The process of "camera path animation" (or "view interpolation") involves defining a series of camera positions and views (akin to setting up a sequence of plotting areas or viewports) and then creating a smooth transition between these views to generate a dynamic video or GIF. This technique is especially popular in 3D modeling, GIS (Geographic Information Systems), and advanced data visualization contexts.

We're looking to set up a "camera path" for your visualizations, where the 'camera' smoothly moves through a series of predefined views, zooming in and out, panning around – kind of like taking your audience on a guided tour of your data. You want two ways to control this camera:

1. Explicit Path Definition: Here, we'll lay out a specific sequence of camera views. We're in the driver's seat, choosing exactly where to look, when to zoom, and how to pan. We'll also set the pace, deciding how quickly the camera moves from one view to the next.

2. Automated Path with Customizable Transitions: This is where things get slick. You specify keyframes as a series of views (each defined by a viewport rectangle) how long to linger on each ('wait' times).

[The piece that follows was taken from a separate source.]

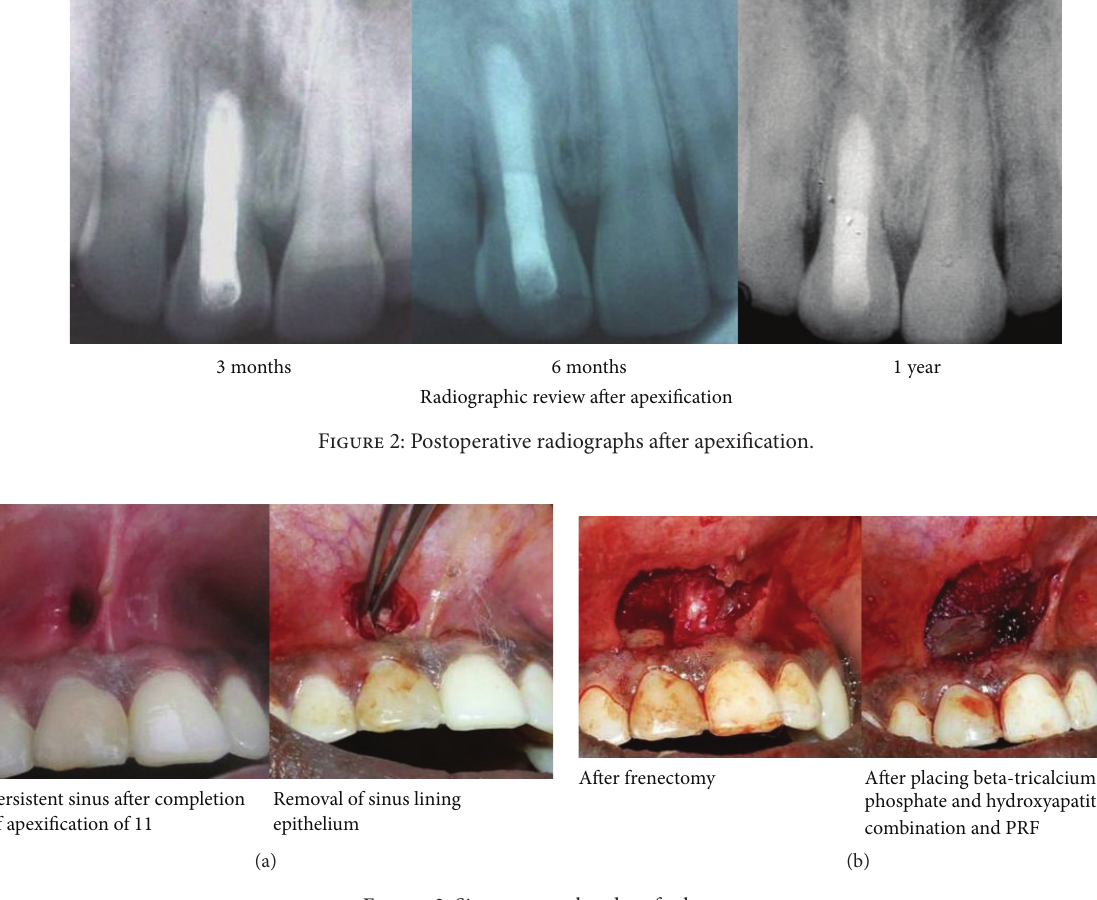
Figure 3: Sinus removal and graft placement.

Then you let the system handle the transitions. But you're not just handing over the keys – you get to tweak the transition styles (like fade, slide, or cross dissolve) and their durations, adding a professional touch to the animation. For live presentations, we should replace wait times with transition triggers (like a key press) to tell the system when to transition to the next data view.

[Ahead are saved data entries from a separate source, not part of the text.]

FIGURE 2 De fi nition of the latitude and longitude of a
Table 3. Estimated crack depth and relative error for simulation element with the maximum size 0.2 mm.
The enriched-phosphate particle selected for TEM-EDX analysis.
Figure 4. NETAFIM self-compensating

Best practice in designing this functionality involves ensuring smooth, natural transitions between views. Linear interpolation is standard for simpler transitions, but you might also use easing functions for more dynamic effects -- like slow in, fast out and/or zoom out, zoom in. The key is to keep the audience oriented – too much jumping around can be disorienting. Also, giving users control over transition styles and durations is crucial, as it allows for customization based on the content and context of the visualization.

Lastly, integrating this feature into visualization tools typically involves a combination of camera control APIs (for 3D environments) or viewport manipulation functions (for 2D or map-based visualizations). And remember, the final output's quality hinges not just on the path but on the rendering capabilities of your tool – so make sure it's up to snuff to produce that crisp, smooth final product!